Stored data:
- - - - -

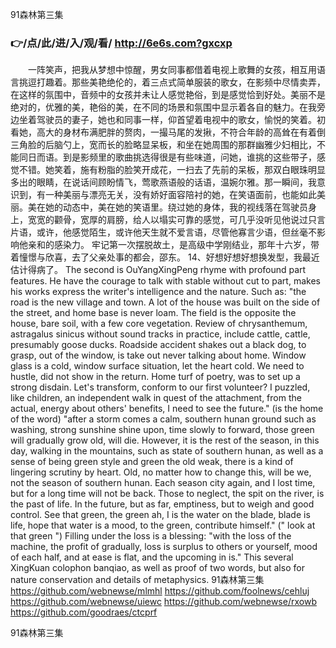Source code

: 
91森林第三集




### 👉/点/此/进/入/观/看/ http://6e6s.com?gxcxp




　　一阵笑声，把我从梦想中惊醒，男女同事都借着电视上歌舞的女孩，相互用语言挑逗打趣着。那些美艳绝伦的，着三点式简单服装的歌女，在影频中尽情卖弄，在这样的氛围中，音频中的女孩并未让人感觉艳俗，到是感觉恰到好处。美丽不是绝对的，优雅的美，艳俗的美，在不同的场景和氛围中显示着各自的魅力。在我旁边坐着驾驶员的妻子，她也和同事一样，仰首望着电视中的歌女，愉悦的笑着。初看她，高大的身材布满肥胖的赘肉，一撮马尾的发揪，不符合年龄的高耸在有着倒三角脸的后脑勺上，宽而长的脸略显呆板，和坐在她周围的那群幽雅少妇相比，不能同日而语。到是影频里的歌曲挑选得很是有些味道，问她，谁挑的这些带子，感觉不错。她笑着，施有粉脂的脸笑开成花，一扫去了先前的呆板，那双白眼珠明显多出的眼睛，在说话间顾盼情飞，莺歌燕语般的话语，温婉尔雅。那一瞬间，我意识到，有一种美丽与漂亮无关，没有娇好面容陪衬的她，在笑语面前，也能如此美丽。美在她的动态中，美在她的笑语里。绕过她的身体，我的视线落在驾驶员身上，宽宽的颧骨，宽厚的肩膀，给人以塌实可靠的感觉，可几乎没听见他说过只言片语，或许，他感觉陌生，或许他天生就不爱言语，尽管他寡言少语，但丝毫不影响他亲和的感染力。
牢记第一次摆脱故土，是高级中学刚结业，那年十六岁，带着憧憬与欣喜，去了父亲处事的都会，邵东。
	14、好想好想好想换发型，我最近估计得病了。
The second is OuYangXingPeng rhyme with profound part features.
He have the courage to talk with stable without cut to part, makes his works express the writer's intelligence and the nature.
Such as: "the road is the new village and town.
A lot of the house was built on the side of the street, and home base is never loam.
The field is the opposite the house, bare soil, with a few core vegetation.
Review of chrysanthemum, astragalus sinicus without sound tracks in practice, include cattle, cattle, presumably goose ducks.
Roadside accident shakes out a black dog, to grasp, out of the window, is take out never talking about home.
Window glass is a cold, window surface situation, let the heart cold.
We need to hustle, did not show in the return.
Home turf of poetry, was to set up a strong disdain.
Let's transform, conform to our first volunteer?
I puzzled, like children, an independent walk in quest of the attachment, from the actual, energy about others' benefits, I need to see the future."
(is the home of the word) "after a storm comes a calm, southern hunan ground such as washing, strong sunshine shine upon, time slowly to forward, those green will gradually grow old, will die.
However, it is the rest of the season, in this day, walking in the mountains, such as state of southern hunan, as well as a sense of being green style and green the old weak, there is a kind of lingering scrutiny by heart.
Old, no matter how to change this, will be we, not the season of southern hunan.
Each season city again, and I lost time, but for a long time will not be back.
Those to neglect, the spit on the river, is the past of life.
In the future, but as far, emptiness, but to weigh and good control.
See that green, the green ah, I is the water on the blade, blade is life, hope that water is a mood, to the green, contribute himself."
(" look at that green ")
Filling under the loss is a blessing: "with the loss of the machine, the profit of gradually, loss is surplus to others or yourself, mood of each half, and at ease is flat, and the upcoming in is."
This several XingKuan colophon banqiao, as well as proof of two words, but also for nature conservation and details of metaphysics.
91森林第三集 https://github.com/webnewse/mlmhl
https://github.com/foolnews/cehluj
https://github.com/webnewse/uiewc
https://github.com/webnewse/rxowb
https://github.com/goodraes/ctcprf





91森林第三集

- - - - -

PROBLEM REQUIREMENTS: Once the pictures are set aside, repeat each entry exactly as it stands.

TASK RESULT:
Source code

: 
91森林第三集




### 👉/点/此/进/入/观/看/ http://6e6s.com?gxcxp




　　一阵笑声，把我从梦想中惊醒，男女同事都借着电视上歌舞的女孩，相互用语言挑逗打趣着。那些美艳绝伦的，着三点式简单服装的歌女，在影频中尽情卖弄，在这样的氛围中，音频中的女孩并未让人感觉艳俗，到是感觉恰到好处。美丽不是绝对的，优雅的美，艳俗的美，在不同的场景和氛围中显示着各自的魅力。在我旁边坐着驾驶员的妻子，她也和同事一样，仰首望着电视中的歌女，愉悦的笑着。初看她，高大的身材布满肥胖的赘肉，一撮马尾的发揪，不符合年龄的高耸在有着倒三角脸的后脑勺上，宽而长的脸略显呆板，和坐在她周围的那群幽雅少妇相比，不能同日而语。到是影频里的歌曲挑选得很是有些味道，问她，谁挑的这些带子，感觉不错。她笑着，施有粉脂的脸笑开成花，一扫去了先前的呆板，那双白眼珠明显多出的眼睛，在说话间顾盼情飞，莺歌燕语般的话语，温婉尔雅。那一瞬间，我意识到，有一种美丽与漂亮无关，没有娇好面容陪衬的她，在笑语面前，也能如此美丽。美在她的动态中，美在她的笑语里。绕过她的身体，我的视线落在驾驶员身上，宽宽的颧骨，宽厚的肩膀，给人以塌实可靠的感觉，可几乎没听见他说过只言片语，或许，他感觉陌生，或许他天生就不爱言语，尽管他寡言少语，但丝毫不影响他亲和的感染力。
牢记第一次摆脱故土，是高级中学刚结业，那年十六岁，带着憧憬与欣喜，去了父亲处事的都会，邵东。
	14、好想好想好想换发型，我最近估计得病了。
The second is OuYangXingPeng rhyme with profound part features.
He have the courage to talk with stable without cut to part, makes his works express the writer's intelligence and the nature.
Such as: "the road is the new village and town.
A lot of the house was built on the side of the street, and home base is never loam.
The field is the opposite the house, bare soil, with a few core vegetation.
Review of chrysanthemum, astragalus sinicus without sound tracks in practice, include cattle, cattle, presumably goose ducks.
Roadside accident shakes out a black dog, to grasp, out of the window, is take out never talking about home.
Window glass is a cold, window surface situation, let the heart cold.
We need to hustle, did not show in the return.
Home turf of poetry, was to set up a strong disdain.
Let's transform, conform to our first volunteer?
I puzzled, like children, an independent walk in quest of the attachment, from the actual, energy about others' benefits, I need to see the future."
(is the home of the word) "after a storm comes a calm, southern hunan ground such as washing, strong sunshine shine upon, time slowly to forward, those green will gradually grow old, will die.
However, it is the rest of the season, in this day, walking in the mountains, such as state of southern hunan, as well as a sense of being green style and green the old weak, there is a kind of lingering scrutiny by heart.
Old, no matter how to change this, will be we, not the season of southern hunan.
Each season city again, and I lost time, but for a long time will not be back.
Those to neglect, the spit on the river, is the past of life.
In the future, but as far, emptiness, but to weigh and good control.
See that green, the green ah, I is the water on the blade, blade is life, hope that water is a mood, to the green, contribute himself."
(" look at that green ")
Filling under the loss is a blessing: "with the loss of the machine, the profit of gradually, loss is surplus to others or yourself, mood of each half, and at ease is flat, and the upcoming in is."
This several XingKuan colophon banqiao, as well as proof of two words, but also for nature conservation and details of metaphysics.
91森林第三集 https://github.com/webnewse/mlmhl
https://github.com/foolnews/cehluj
https://github.com/webnewse/uiewc
https://github.com/webnewse/rxowb
https://github.com/goodraes/ctcprf





91森林第三集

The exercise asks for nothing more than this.